Admire the genius provided by the Warship.
The boosters are called Spare Engines and the spiny thing is known as the Multiple Gun Tower.  Representing another
questionable phallus, you must survive or destroy the Core.
The Dirty Dozen is a classic 1967 war film and I present the alternative cut.





Trust SNK to be greedy...

Amongst the mayhem of R-Type II in 1989, Irem branched out with X-Multiply by literally injecting alien parasites inside a living human host and miniaturized spaceship (X-002) must stop at nothing to 'cure' the infection.

Saturn owners could enjoy pixel perfect versions of this and Image Fight in 1998.

Aside from that little history lesson
...



Pulstar's biological behemoth is a modified Rokusu, particularly when you consider the fin-like wings.

Can you rip off the cliche of fleeing an explosion, usually associated with an action film?

R-Type II (left) and U.N. Squadron (right)
On this evidence, yes.

To wrap this package up, you must adapt to my way of thinking.
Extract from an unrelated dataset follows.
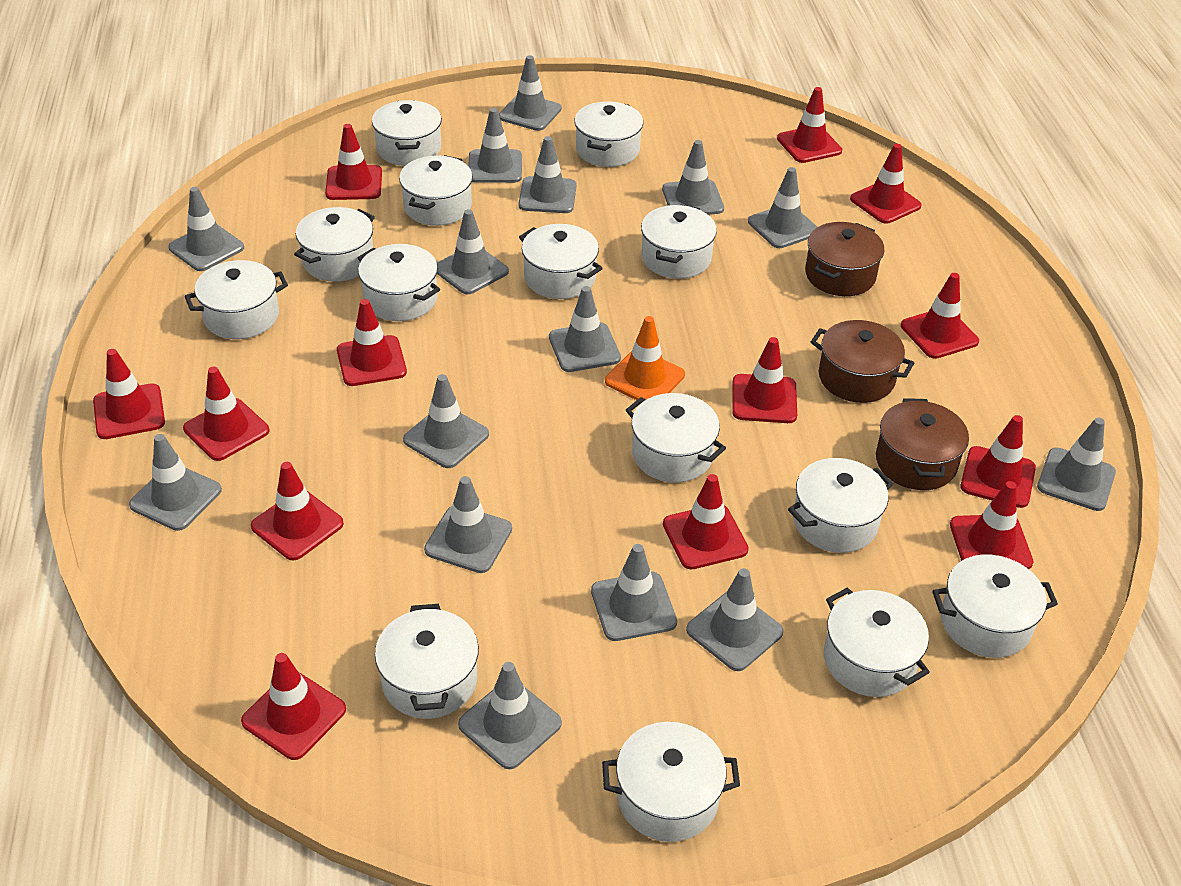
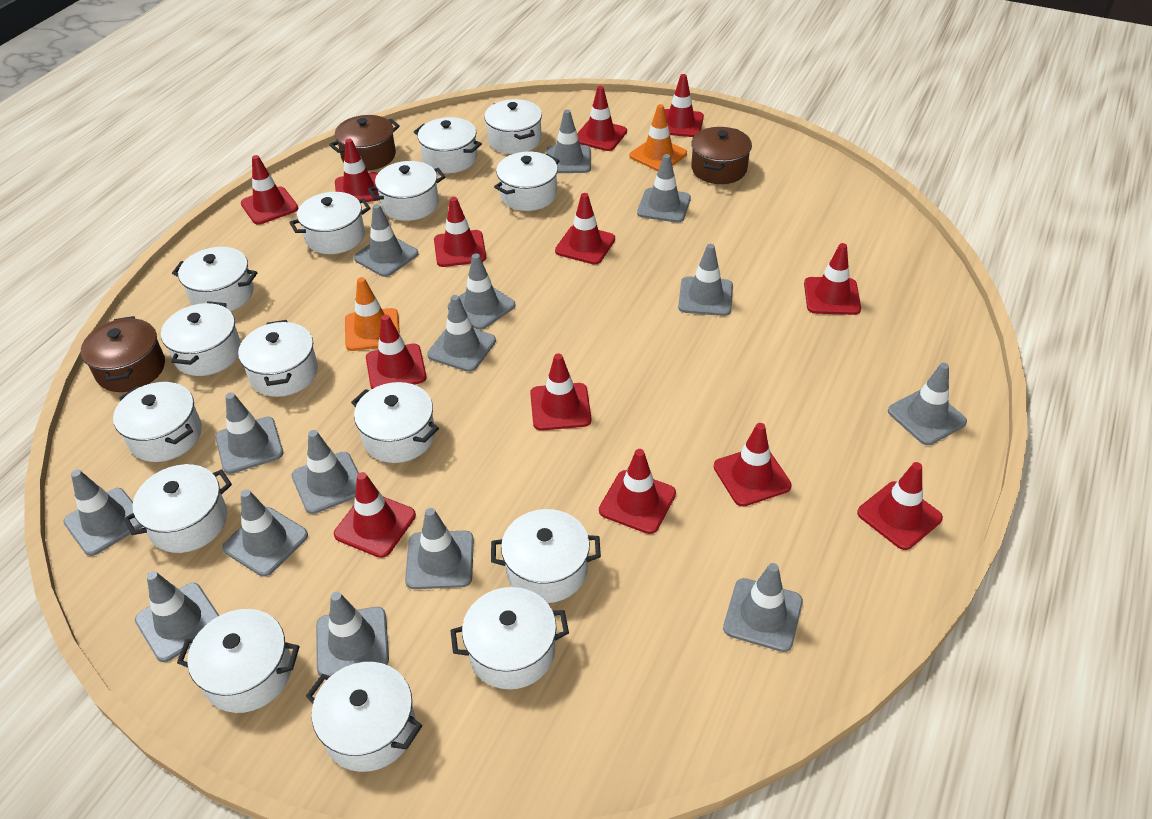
orange traffic cone: 1 -> 2
white pot: 14 -> 15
It's apparently Life or Death (left) in Pulstar's rather troublesome final stage and adjacent is the depressing ending when the Cerberus is used in R-Type Delta (PS1).
In R-Type Final, it appears as a boss in the hidden stage Forest Watchdog.

Is it pure coincidence that the R13 is a little stuck?  We'll never know...

While this marks the end of another eventful journey, the Bydo will be back as there's even more to disclose.

To complete the final assault, cancel all prior engagements because tickets for Metro City are selling out fast.

Commence maniacal laugh now. 

Yah ha ha ha, yah ha ha ha.

If that's not accurate, then I'll be Damnd.